Tax compensation overhaul a win for small business
The government has released its response to the review of the treatment of small business tax cases under the CDDA scheme, and has said it is committed to improving small business access to justice and ensuring fair and independent decision making.
The government has announced it accepts all 12 recommendations made by the independent review of the Compensation for Detriment Caused by Defective Administration (CDDA) scheme, and will work on their implementation, in full, in part, or in principle, from 30 November.
Among the recommendations the government has accepted in full is the establishment of a Small Business Compensation Assistance Service, to be administered by the Australian Small Business and Family Enterprise Ombudsman (ASBFEO).
“We are delighted we will now be able to help small businesses understand how they can pursue CDDA claims and we look forward to working closely with the ATO on increasing the awareness of the scheme,” the ASBFEO Kate Carnell said in response to the government’s announcement.
“Having an effective and well-publicised CDDA scheme will help to ensure small businesses have access to justice when things go wrong.”
Other key recommendations the government is committed to implementing include:
- The government will ensure that there is a greater separation of ATO officers investigating CDDA claims from the relevant division of the Tax Office.
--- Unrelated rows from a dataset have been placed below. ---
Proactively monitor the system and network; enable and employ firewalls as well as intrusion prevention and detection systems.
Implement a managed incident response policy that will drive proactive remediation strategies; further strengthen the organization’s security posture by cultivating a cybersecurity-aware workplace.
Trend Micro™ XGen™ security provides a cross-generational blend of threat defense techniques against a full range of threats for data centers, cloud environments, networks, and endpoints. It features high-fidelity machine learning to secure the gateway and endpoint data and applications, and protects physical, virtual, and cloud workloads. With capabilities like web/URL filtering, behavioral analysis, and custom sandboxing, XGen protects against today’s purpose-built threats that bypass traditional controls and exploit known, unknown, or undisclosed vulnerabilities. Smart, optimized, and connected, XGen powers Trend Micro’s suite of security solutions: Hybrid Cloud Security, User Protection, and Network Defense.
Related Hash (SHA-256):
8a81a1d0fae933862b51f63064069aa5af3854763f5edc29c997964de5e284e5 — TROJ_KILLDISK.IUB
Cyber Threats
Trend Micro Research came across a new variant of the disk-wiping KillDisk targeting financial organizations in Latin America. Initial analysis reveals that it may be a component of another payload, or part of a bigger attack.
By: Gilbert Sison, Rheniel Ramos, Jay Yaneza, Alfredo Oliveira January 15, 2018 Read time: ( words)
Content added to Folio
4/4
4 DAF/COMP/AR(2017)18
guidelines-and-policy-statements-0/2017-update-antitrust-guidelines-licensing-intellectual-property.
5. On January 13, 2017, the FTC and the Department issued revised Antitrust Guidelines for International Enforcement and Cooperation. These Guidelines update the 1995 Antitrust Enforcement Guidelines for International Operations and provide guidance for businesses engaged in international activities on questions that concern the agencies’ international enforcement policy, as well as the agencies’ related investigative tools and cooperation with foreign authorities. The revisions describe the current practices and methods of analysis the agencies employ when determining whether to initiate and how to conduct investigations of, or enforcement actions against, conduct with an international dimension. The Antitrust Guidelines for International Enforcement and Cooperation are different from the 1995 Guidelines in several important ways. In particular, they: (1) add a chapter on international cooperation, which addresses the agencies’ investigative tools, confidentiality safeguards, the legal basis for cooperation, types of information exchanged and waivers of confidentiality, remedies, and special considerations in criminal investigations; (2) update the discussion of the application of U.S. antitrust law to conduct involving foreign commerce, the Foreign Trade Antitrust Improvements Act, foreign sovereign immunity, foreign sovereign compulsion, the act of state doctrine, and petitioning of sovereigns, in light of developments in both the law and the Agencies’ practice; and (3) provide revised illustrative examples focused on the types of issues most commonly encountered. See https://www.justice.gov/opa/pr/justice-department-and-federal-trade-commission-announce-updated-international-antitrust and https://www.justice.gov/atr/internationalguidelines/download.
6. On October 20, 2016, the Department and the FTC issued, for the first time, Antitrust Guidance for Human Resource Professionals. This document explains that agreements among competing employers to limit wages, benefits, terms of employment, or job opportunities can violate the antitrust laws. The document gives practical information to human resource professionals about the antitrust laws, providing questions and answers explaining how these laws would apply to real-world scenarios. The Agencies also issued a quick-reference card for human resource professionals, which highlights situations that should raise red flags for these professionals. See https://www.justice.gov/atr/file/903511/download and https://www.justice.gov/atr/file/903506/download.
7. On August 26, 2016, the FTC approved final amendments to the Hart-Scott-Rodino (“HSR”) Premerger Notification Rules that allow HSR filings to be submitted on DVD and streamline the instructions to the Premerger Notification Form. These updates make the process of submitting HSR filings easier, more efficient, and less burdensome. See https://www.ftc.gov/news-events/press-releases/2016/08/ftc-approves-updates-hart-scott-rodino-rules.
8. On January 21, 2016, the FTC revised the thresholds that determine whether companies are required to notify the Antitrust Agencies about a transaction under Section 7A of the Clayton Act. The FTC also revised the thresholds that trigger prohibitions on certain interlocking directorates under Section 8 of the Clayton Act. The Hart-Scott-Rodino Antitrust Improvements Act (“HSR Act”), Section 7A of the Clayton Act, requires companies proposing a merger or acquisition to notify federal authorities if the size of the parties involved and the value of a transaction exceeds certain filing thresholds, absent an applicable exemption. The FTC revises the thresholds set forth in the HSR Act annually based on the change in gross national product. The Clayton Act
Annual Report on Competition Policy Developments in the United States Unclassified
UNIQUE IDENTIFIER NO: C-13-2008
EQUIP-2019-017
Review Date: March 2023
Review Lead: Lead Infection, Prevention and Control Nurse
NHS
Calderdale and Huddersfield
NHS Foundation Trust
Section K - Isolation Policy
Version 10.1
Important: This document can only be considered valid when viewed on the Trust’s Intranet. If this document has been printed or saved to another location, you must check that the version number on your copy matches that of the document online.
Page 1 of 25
The most sensitive or complex matters will be referred to independent reviewers outside the ATO.
- More serious cases will also be escalated to senior levels for decision, with the Tax Commissioner himself deciding the outcomes where an independent reviewer is involved.
- For the most serious matters, there will be an opportunity for a complainant to comment on an investigator’s preliminary views before a final decision is made and an opportunity to request a review of a decision.
- Plausibility will be adopted as the standard of proof in CDDA tax matters, to establish whether defective administration has occurred (instead of balance of probabilities).
- ATO procedures will require its staff to take into account a small business’ financial and personal capacity to respond to a review, audit or other compliance process.
- The ATO will review and update its guidance material to ensure that making a claim is as simple as possible and decisions are explained in succinct everyday language.
- The government is strengthening oversight of CDDA matters and accountability, by ensuring the Assistant Treasurer is well briefed on the operation of the scheme. Delegations to the ATO will reflect how the Assistant Treasurer wants the ATO to administer the scheme on the minister’s behalf.
The ATO is due to update Assistant Treasurer Michael Sukkar in 12 months on its progress in carrying out the changes.
Responding to the review, the Tax Office agreed that “applying for compensation should be as easy as possible” and said it is committed to making the process straightforward, fair and consistent.
“In a small number of cases that result in a dispute, these reforms will provide small businesses with a clearer path through the dispute process,” the ATO said.
The Tax Office added that it will be revising its guidance materials and engaging in an education and awareness campaign in the coming months to raise awareness about the CDDA Scheme among small businesses and tax professionals.